In 1974, dungeons tried to kill you. More than just the creatures inside, the walls and stone wanted to murder you.
- Dungeons changed when you looked away. Page 8 of the original, brown book, The Underworld & Wilderness Adventures tells dungeon masters to change explored dungeon tunnels by “blocking passages, making new ones, dividing rooms, and filling in others.”
- Dungeon doors closed on their own accord, and then you had to force them open. But the dungeon helped its monstrous allies kill you. Doors opened for them.
- “Monsters are assumed to have permanent infravision as long as they are not serving some character.” (See page 9.)
- Dungeons had one-way doors and gently sloping corridors that lured prey deeper and closer to their deaths.
Did the architects of these dungeons aim to foil explorers, or do the walls themselves bend to snare them? Was the door you went through earlier one-way or just gone now.
Decades after the dungeons under Castle Greyhawk and Blackmoor launched the game, players grew interested in recapturing the style of those old megadungeons. But D&D had matured. Even players bent on remaking the past wanted to drop or explain the most preposterous elements: Monster populations that defied any natural order. Walls that changed between visits. Doors that opened and closed to frustrate intruders.
So gamers looked for ways to account for the weird essence of those classic dungeons.
Jason “Philotomy” Cone popularized the idea of a mythic underworld, which justifies the strange things that happen in those old dungeons by embracing the unreal as part of a place’s nature.
“There is a school of thought on dungeons that says they should have been built with a distinct purpose, should ‘make sense’ as far as the inhabitants and their ecology, and shouldn’t necessarily be the centerpiece of the game (after all, the Mines of Moria were just a place to get through). None of that need be true for a megadungeon underworld. There might be a reason the dungeon exists, but there might not; it might simply be. It certainly can, and perhaps should, be the centerpiece of the game. As for ecology, a megadungeon should have a certain amount of verisimilitude and internal consistency, but it is an underworld: a place where the normal laws of reality may not apply, and may be bent, warped, or broken. Not merely an underground site or a lair, not sane, the underworld gnaws on the physical world like some chaotic cancer. It is inimical to men; the dungeon, itself, opposes and obstructs the adventurers brave enough to explore it.”
For more about Jason’s concept, see page 22 of Philotomy’s Musings, a PDF that mimics the appearance of the original D&D supplements.
When Jonathan Tweet and Rob Heinsoo created their “love letter to D&D” in the 13th Age role playing game, the mythic underworld probably inspired their notion of living dungeons.
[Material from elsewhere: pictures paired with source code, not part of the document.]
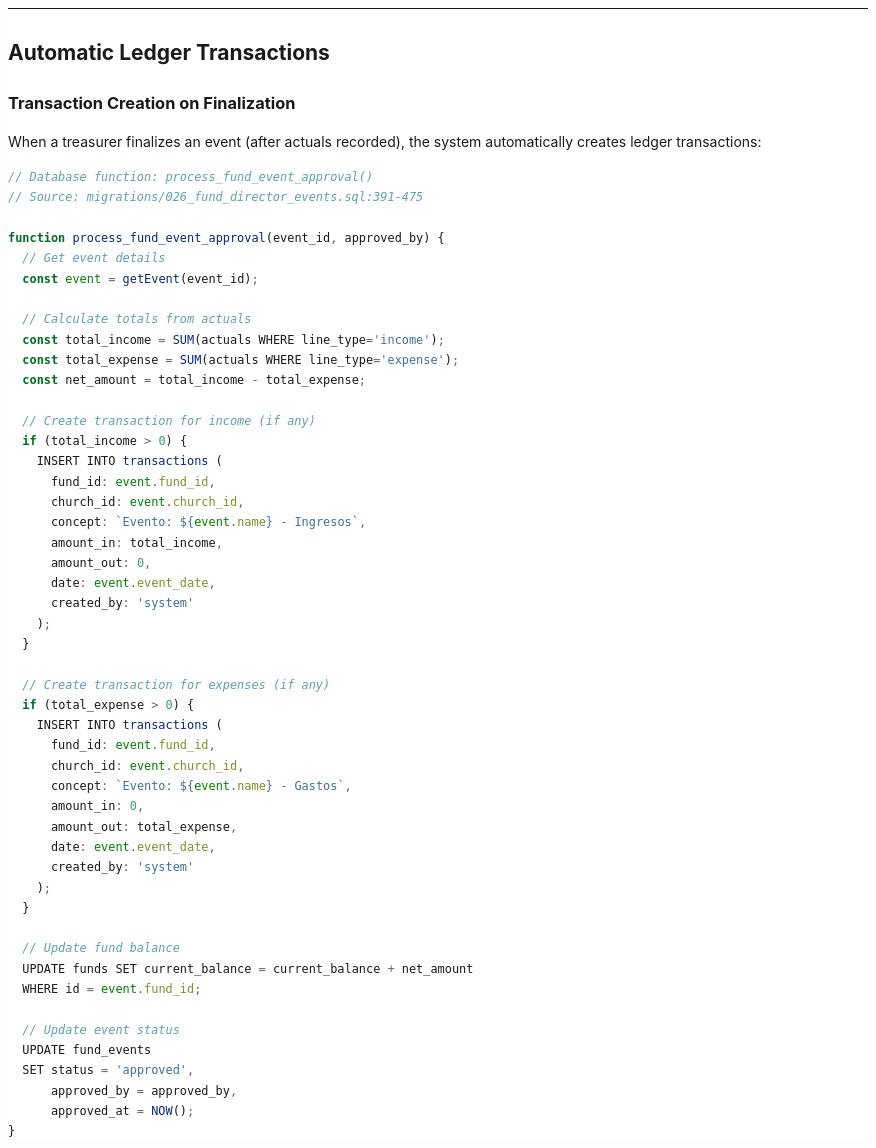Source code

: 
---

## Automatic Ledger Transactions

### Transaction Creation on Finalization

When a treasurer finalizes an event (after actuals recorded), the system automatically creates ledger transactions:

```typescript
// Database function: process_fund_event_approval()
// Source: migrations/026_fund_director_events.sql:391-475

function process_fund_event_approval(event_id, approved_by) {
  // Get event details
  const event = getEvent(event_id);

  // Calculate totals from actuals
  const total_income = SUM(actuals WHERE line_type='income');
  const total_expense = SUM(actuals WHERE line_type='expense');
  const net_amount = total_income - total_expense;

  // Create transaction for income (if any)
  if (total_income > 0) {
    INSERT INTO transactions (
      fund_id: event.fund_id,
      church_id: event.church_id,
      concept: `Evento: ${event.name} - Ingresos`,
      amount_in: total_income,
      amount_out: 0,
      date: event.event_date,
      created_by: 'system'
    );
  }

  // Create transaction for expenses (if any)
  if (total_expense > 0) {
    INSERT INTO transactions (
      fund_id: event.fund_id,
      church_id: event.church_id,
      concept: `Evento: ${event.name} - Gastos`,
      amount_in: 0,
      amount_out: total_expense,
      date: event.event_date,
      created_by: 'system'
    );
  }

  // Update fund balance
  UPDATE funds SET current_balance = current_balance + net_amount
  WHERE id = event.fund_id;

  // Update event status
  UPDATE fund_events
  SET status = 'approved',
      approved_by = approved_by,
      approved_at = NOW();
}
```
“Other special dungeons, known as ‘living dungeons,’ rise spontaneously from beneath the underworld, moving upward steadily toward the surface as they spiral across the map. Living dungeons don’t follow any logic; they’re bizarre expressions of malignant magic.”
The game charges heroic adventurers with the goal of slaying living dungeons. “Some living dungeons can be slain by eliminating all their monsters. Others have actual crystalline hearts, and can be slain by specific magic rituals whose components and clues can be found among their corridors and chests.”
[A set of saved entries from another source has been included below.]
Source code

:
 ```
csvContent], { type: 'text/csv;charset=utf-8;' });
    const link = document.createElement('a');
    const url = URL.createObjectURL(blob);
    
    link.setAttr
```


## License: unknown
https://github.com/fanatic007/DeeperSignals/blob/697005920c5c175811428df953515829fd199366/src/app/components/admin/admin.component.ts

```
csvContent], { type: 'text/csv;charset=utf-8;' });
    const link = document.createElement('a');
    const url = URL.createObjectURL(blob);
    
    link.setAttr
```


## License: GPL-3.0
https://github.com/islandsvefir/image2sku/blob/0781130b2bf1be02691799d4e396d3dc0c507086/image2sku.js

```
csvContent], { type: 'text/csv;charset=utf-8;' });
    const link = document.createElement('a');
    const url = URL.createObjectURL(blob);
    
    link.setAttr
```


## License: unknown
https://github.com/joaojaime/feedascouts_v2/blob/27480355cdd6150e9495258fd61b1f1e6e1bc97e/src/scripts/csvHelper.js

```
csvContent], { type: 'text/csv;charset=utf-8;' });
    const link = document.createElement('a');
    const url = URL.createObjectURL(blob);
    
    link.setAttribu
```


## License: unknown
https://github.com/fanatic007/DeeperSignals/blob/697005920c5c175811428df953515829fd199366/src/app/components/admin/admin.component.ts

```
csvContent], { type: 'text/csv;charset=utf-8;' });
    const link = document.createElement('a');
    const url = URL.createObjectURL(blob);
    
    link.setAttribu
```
The concept even explains why a living dungeon might offer adventurers clues to its secrets. “More than one party of adventurers has observed that most living dungeons have some form of a death wish.”
Blogger Adam Dray gives the best sense of the concept’s flavor. “Like any good monster, the living dungeon wants to kill. It’s a mass murderer, gaining more and more power as it takes life. Like a clever virus, it knows that it can’t just instantly kill anything that enters it. It seduces and teases. It lures people into its depths with the promise of treasure.”
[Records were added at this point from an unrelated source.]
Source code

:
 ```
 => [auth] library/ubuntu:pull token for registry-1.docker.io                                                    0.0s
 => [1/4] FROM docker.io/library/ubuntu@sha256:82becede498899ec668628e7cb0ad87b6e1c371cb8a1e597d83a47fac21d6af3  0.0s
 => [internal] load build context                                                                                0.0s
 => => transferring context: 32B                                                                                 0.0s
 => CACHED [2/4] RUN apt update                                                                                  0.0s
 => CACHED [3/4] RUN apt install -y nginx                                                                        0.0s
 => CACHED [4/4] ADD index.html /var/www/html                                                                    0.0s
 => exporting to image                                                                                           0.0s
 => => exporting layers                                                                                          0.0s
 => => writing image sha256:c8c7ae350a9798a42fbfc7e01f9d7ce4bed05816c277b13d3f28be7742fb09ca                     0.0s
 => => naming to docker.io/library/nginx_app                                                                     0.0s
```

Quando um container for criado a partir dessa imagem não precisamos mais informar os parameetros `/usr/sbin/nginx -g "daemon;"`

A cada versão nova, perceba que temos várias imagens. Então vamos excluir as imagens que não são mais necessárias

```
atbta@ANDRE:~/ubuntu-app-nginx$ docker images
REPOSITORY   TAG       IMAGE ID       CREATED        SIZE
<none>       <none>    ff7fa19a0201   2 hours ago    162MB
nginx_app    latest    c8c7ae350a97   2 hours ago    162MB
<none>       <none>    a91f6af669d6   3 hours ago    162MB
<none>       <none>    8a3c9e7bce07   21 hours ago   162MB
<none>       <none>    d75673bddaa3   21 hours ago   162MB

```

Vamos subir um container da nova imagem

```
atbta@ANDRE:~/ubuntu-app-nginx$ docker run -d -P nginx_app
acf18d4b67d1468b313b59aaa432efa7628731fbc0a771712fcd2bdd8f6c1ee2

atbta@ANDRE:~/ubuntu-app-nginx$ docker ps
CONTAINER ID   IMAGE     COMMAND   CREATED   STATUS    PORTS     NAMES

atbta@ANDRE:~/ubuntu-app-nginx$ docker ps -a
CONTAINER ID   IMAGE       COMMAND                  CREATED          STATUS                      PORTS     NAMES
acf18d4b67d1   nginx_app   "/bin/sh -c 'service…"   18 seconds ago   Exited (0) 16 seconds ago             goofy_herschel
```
The 13th Age adventure Eyes of the Stone Thief presents a living dungeon for the game.
If you like the living dungeon concept, in “I, Dungeon,” Mike Shea gives more ideas for a living dungeon’s motives and vulnerabilities.
Some 13th Age reviewers found the living dungeon concept too fanciful. For them, the biological whiff of the concept of a burrowing dungeon felt too dissonant.
For me, I think the mythic underworld resonates when it feels less alive and more haunted or cursed. Not cycle of life, but living dead. Stones that echo with so much hate and hunger and chaos that they mock life.
To make such a dungeon frightful, avoid putting a face to the wickedness. The evil cannot manifest itself as a ghost in a sheet or as a personified “Dungeon Master” working controls at the bottom level. For inspiration of a haunted place look to 1963 movie The Haunting, which never shows ghosts but proves scarier for it. Or see the 2006 movie Monster House, which my kids couldn’t bear to watch through to the end.
Imagine a place, perhaps one haunted by a massacre or some other legendary wickedness, perhaps one abandoned by god. This site devours all that is living and good that intrudes. It hungers to snuff more lives, so perhaps it pulls gems, gold, and lost treasure from the depths to lure more victims. Imagine a place that seems to summon—or perhaps even create—malign horrors to infest its halls. Imagine a place that waits to test the boldest heroes.